The 2019 Lucas Oil Late Model Dirt Series was the 14th season of the Lucas Oil Late Model Dirt Series, a national touring series for dirt late models owned & operated by Lucas Oil. The series began with the Super Bowl of Racing at Golden Isles Speedway on February 1, and ended with the Dirt Track World Championship at Portsmouth Raceway Park on October 19. Jonathan Davenport won the 2019 drivers' championship. Tyler Erb was named 2019 rookie of the year.

Schedule and results

The 2019 schedule was released on October 29, 2018.

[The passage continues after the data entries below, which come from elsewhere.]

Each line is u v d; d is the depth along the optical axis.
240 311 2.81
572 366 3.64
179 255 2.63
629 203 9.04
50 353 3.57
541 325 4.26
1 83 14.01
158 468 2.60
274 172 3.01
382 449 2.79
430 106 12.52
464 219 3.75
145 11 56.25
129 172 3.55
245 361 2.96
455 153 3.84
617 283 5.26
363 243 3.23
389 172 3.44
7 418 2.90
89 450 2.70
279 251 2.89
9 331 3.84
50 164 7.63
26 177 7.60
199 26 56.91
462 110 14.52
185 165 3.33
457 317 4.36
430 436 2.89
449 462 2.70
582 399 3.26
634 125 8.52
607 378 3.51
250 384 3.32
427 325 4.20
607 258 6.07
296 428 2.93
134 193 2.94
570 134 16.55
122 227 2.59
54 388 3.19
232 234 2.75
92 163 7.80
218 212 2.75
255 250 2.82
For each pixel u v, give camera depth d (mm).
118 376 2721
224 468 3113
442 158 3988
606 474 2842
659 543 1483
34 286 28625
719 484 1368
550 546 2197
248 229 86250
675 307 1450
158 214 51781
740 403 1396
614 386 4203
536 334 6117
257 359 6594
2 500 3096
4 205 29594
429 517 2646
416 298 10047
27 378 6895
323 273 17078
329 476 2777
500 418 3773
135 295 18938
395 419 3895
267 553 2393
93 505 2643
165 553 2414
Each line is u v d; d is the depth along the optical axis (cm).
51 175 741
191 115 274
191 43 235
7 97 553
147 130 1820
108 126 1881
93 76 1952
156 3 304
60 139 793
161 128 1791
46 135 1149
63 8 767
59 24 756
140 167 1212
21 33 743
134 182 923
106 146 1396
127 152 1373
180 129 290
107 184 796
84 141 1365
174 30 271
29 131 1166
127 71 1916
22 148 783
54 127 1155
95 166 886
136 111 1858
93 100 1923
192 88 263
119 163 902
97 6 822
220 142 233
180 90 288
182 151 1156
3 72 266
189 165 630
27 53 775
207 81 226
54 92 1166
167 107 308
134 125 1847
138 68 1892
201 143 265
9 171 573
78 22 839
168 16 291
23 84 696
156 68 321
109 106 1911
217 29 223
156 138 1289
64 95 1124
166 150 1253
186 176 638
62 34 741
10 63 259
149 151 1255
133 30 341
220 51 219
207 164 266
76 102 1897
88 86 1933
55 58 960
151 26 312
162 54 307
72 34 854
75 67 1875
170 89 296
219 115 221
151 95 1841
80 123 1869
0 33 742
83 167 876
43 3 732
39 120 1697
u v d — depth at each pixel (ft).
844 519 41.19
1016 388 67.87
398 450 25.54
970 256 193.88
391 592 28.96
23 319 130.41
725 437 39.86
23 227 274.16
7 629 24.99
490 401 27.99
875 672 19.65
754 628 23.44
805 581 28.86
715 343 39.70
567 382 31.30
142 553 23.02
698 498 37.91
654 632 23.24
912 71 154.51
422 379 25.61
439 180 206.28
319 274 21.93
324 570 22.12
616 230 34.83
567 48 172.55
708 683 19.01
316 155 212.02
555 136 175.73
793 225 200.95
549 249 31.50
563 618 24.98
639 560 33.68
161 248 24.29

Schedule notes and changes
 The Super Bowl of Racing scheduled for February 1 at the Golden Isles Raceway in Brunswick, Georgia was postponed due to rain.
 On March 15, the Buckeye Spring 50 at Atomic Speedway in Chillicothe, Ohio was postponed mid-program due to rain. The race was rescheduled for April 11.
 The Steel Valley 50 scheduled for April 12 at Sharon Speedway was rained out.
 The Rumble by the River scheduled for April 14 at Port Royal Speedway was canceled due to a wet forecast.
 On April 25, rain forced the Hoker Trucking 50 at Tri-City Speedway in Granite City, Illinois to be rescheduled to July 11 and the scheduled race at Macon Speedway to be rescheduled to July 23.
 On May 2, the LOLMDS announced that the scheduled race at Tazewell Speedway was rescheduled to June 28, and the Ralph Latham Memorial at the Florence Speedway was rescheduled to June 29 in response to a wet forecast.
 The North Star Nationals scheduled for May 18 at Deer Creek Speedway in Spring Valley, Minnesota was rained out.
 On May 21, the LOLMDS announced that the Show-Me 100 at Lucas Oil Speedway in Wheatland, Missouri was being postponed due to tornado damage to the facility. The race was canceled on May 28.
 On July 3, the LOLMDS race at Muskingum County Speedway was rained out.
 The Freedom 50 at Mansfield Motor Speedway scheduled for July 6 was rained out.
 The LOLMDS race at the Jackson Motorplex in Minnesota scheduled for July 17 was rained out.